■ DOCUMENT EXCERPT
Segment Open

Nevertheless, plunking down the extra cash may make sense for certain digital imaging applications or environments. The best way to decide may be to consider the strengths and weaknesses of each technology. All LCDs are thinner, lighter, less power-hungry, and cooler running than CRTs as well as being free of potentially dangerous low frequency emissions. The best of the current crop of color LCD monitors also boast higher brightness and better contrast ratios than CRTs, and the complete absence of several common CRT problems, including misconvergence, poor focus, and nonlinearity (e.g. pincushioning). The sharp, bright, flicker free image (which reduces eyestrain and fatigue), along with reduced emission of heat and electromagnetic radiation, make top quality LCD monitors a good choice for long sessions of QC work, or for any work that requires a great deal of time in front of a monitor.

The down side of LCDs, in addition to their high cost, includes:

Before taking the LCD plunge, be careful, since the quality of LCD monitors varies greatly and price is not always the best indicator. Look for an active-matrix or TFT (thin film transistor) LCD monitor. Other LCD technologies, such as dual-scan and STN (super twisted nematic) are less expensive, but produce inferior images. Also, look for one with a digital interface card. This adds slightly to the cost, and precludes attachment of a CRT, but eliminates the image degradation associated with analog to digital conversion. If at all possible, check out the monitor in person, or at least study product reviews before purchasing.

Segment Closed

■ REQUIRED WORK
• a. Decide whether each statement agrees with the LCD monitor passage, answering yes or no and quoting the exact words that settle it. (i) LCDs run cooler than CRTs. (ii) Dual-scan and STN monitors produce better images than active-matrix ones. (iii) A digital interface card makes it possible to attach a CRT.
• b. Please continue the LCD monitor passage, picking up right after its final sentence.
The material that comes after this passage isn't needed for anything here.

■ DATA EXTRACT

Segment Open

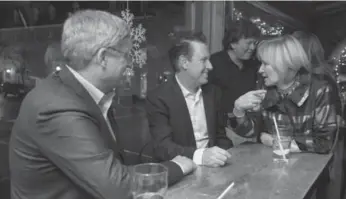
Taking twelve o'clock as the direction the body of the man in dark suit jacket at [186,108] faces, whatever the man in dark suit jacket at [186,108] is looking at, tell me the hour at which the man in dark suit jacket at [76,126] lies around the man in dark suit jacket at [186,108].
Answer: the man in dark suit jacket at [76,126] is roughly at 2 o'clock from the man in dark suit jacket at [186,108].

Segment Closed
Segment Open

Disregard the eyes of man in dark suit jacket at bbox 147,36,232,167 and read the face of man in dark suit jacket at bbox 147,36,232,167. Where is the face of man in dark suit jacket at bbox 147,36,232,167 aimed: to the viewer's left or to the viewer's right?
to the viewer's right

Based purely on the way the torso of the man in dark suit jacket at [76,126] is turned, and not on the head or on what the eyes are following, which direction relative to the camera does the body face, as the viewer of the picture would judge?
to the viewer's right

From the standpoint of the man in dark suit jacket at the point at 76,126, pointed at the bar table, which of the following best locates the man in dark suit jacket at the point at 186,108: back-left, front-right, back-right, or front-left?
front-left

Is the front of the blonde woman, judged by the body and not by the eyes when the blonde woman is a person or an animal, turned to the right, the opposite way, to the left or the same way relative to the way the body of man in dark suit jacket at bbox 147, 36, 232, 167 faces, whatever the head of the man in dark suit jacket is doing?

Segment Closed

■ RESULTS FOR EACH TASK
• a.
(i) Yes: "All LCDs are thinner, lighter, less power-hungry, and cooler running than CRTs"
(ii) No: "Other LCD technologies, such as dual-scan and STN (super twisted nematic) are less expensive, but produce inferior images."
(iii) No: "This adds slightly to the cost, and precludes attachment of a CRT"

• b.
Just as LCDs are finally reaching the technological maturity to compete with CRTs, a dazzling array of new flat panel (1) technologies are appearing on the horizon that may challenge LCDs as a successor to the CRT. Table 1 provides a summary of some technologies that might appear in desktop monitors within the next five years. Other flat panel technologies (e.g., ferroelectric LCD, plasma, plasma-addressed LCD, digital micromirror devices) are currently not slated for desktop monitors due to various limitations in function or manufacture, but may appear in either very small (viewfinders, projection devices) or very large (HDTV screens, advertising displays) applications.

Table 1: Emerging Display Technologies

Name

Characteristics

Applications

Major Backers

Availability

Field Emission Display or FED

Pros: Thin, lightweight, durable, low power consumption. bright image, wide viewing angle

Cons: As expensive as LCD

Numerous, including many current CRT and LCD uses

Motorola

1-2 years

ThinCRT™

Similar to FED

Similar to FED

Candescent,
Sony

4-5" units now in prototype

Light Emitting Polymers or LEP

Pros: Very thin, flexible, fast response time, wide viewing angle, very high resolution, low power consumption

Cons: Still experimental, limited color range

Initially, alphanumeric readouts. Later TV and computer displays

Cambridge Display Technology, Philips, Seiko-Epson, H-P

5 years

Roentgen

Pros: High resolution (200 dpi)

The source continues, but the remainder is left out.